On August 15, President Harry S. Truman appointed Bradley to the head of the Veterans Administration. While not thrilled with the assignment, Bradley worked diligently to modernize the organization to meet the challenges it would face in the postwar years. Basing his decisions on the needs of veterans rather than political considerations, he built a nationwide system of offices and hospitals as well as revised an updated the GI Bill and arranged for job training.

In February 1948, Bradley was appointed Army Chief of Staff to replace the departing Eisenhower. He remained in this post only eighteen months as he was named the first Chairman of the Joint Chiefs of Staff on August 11, 1949. With this, came a promotion to General of the Army (5-star) the following September. Remaining in this position for four years, he oversaw US operations during the Korean War and was forced to rebuke General Douglas MacArthur for wishing to expand the conflict into Communist China.

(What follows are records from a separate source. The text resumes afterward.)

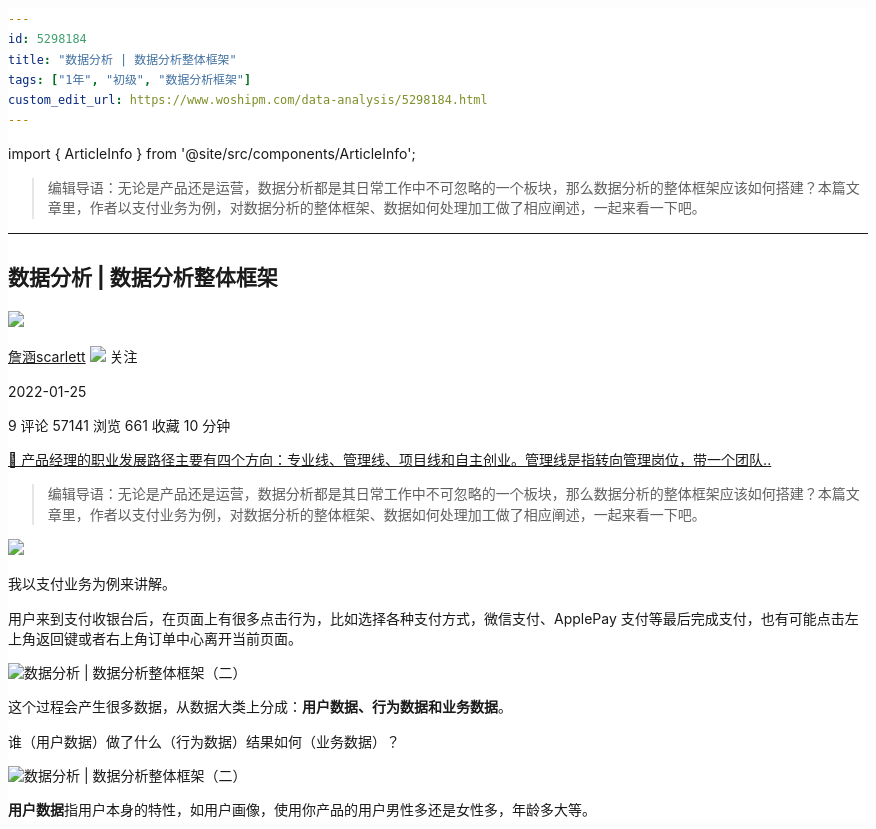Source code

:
 ```yaml
---
id: 5298184
title: "数据分析 | 数据分析整体框架"
tags: ["1年", "初级", "数据分析框架"]
custom_edit_url: https://www.woshipm.com/data-analysis/5298184.html
---
```

import { ArticleInfo } from '@site/src/components/ArticleInfo';

<ArticleInfo
    author="詹涵scarlett"
    authorLink="https://www.woshipm.com/u/239286"
    published="2022-01-25"
    views={57141}
    comments={9}
    collects={661}
/>

> 编辑导语：无论是产品还是运营，数据分析都是其日常工作中不可忽略的一个板块，那么数据分析的整体框架应该如何搭建？本篇文章里，作者以支付业务为例，对数据分析的整体框架、数据如何处理加工做了相应阐述，一起来看一下吧。

---

## 数据分析 | 数据分析整体框架

[![](https://image.woshipm.com/wp-files/2020/07/TDG3g0LN3lhNTSNvGsr2.jpeg!/both/72x72)](https://www.woshipm.com/u/239286)

[詹涵scarlett](https://www.woshipm.com/u/239286) ![](https://static.woshipm.com/tag/1121_1@2x.png) 关注

2022-01-25

9 评论 57141 浏览 661 收藏 10 分钟

[🔗 产品经理的职业发展路径主要有四个方向：专业线、管理线、项目线和自主创业。管理线是指转向管理岗位，带一个团队..](https://ke.qidianla.com/courses/90pm)

> 编辑导语：无论是产品还是运营，数据分析都是其日常工作中不可忽略的一个板块，那么数据分析的整体框架应该如何搭建？本篇文章里，作者以支付业务为例，对数据分析的整体框架、数据如何处理加工做了相应阐述，一起来看一下吧。

![](https://image.woshipm.com/wp-files/2022/01/jBrcdFBJlnLIjI4nv5U4.jpg)

我以支付业务为例来讲解。

用户来到支付收银台后，在页面上有很多点击行为，比如选择各种支付方式，微信支付、ApplePay 支付等最后完成支付，也有可能点击左上角返回键或者右上角订单中心离开当前页面。

![数据分析 | 数据分析整体框架（二）](https://image.woshipm.com/wp-files/2022/01/jXR9JUGEUHsKugm9WVsg.png)

这个过程会产生很多数据，从数据大类上分成：**用户数据、行为数据和业务数据**。

谁（用户数据）做了什么（行为数据）结果如何（业务数据）？

![数据分析 | 数据分析整体框架（二）](https://image.woshipm.com/wp-files/2022/01/rP9ZEpbbZix5pCh6bfgx.png)

**用户数据**指用户本身的特性，如用户画像，使用你产品的用户男性多还是女性多，年龄多大等。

Retiring from the military in 1953, Bradley moved into the private sector and served as chairman of the board of the Bulova Watch Company from 1958 until 1973. Following the death of his wife Mary of leukemia in 1965, Bradley married Esther Buhler on September 12, 1966. During the 1960s, he served as a member of President Lyndon Johnson's "Wise Men" think tank and later acted as a technical advisor on the film Patton. Bradley died on April 8, 1981, and was buried at Arlington National Cemetery.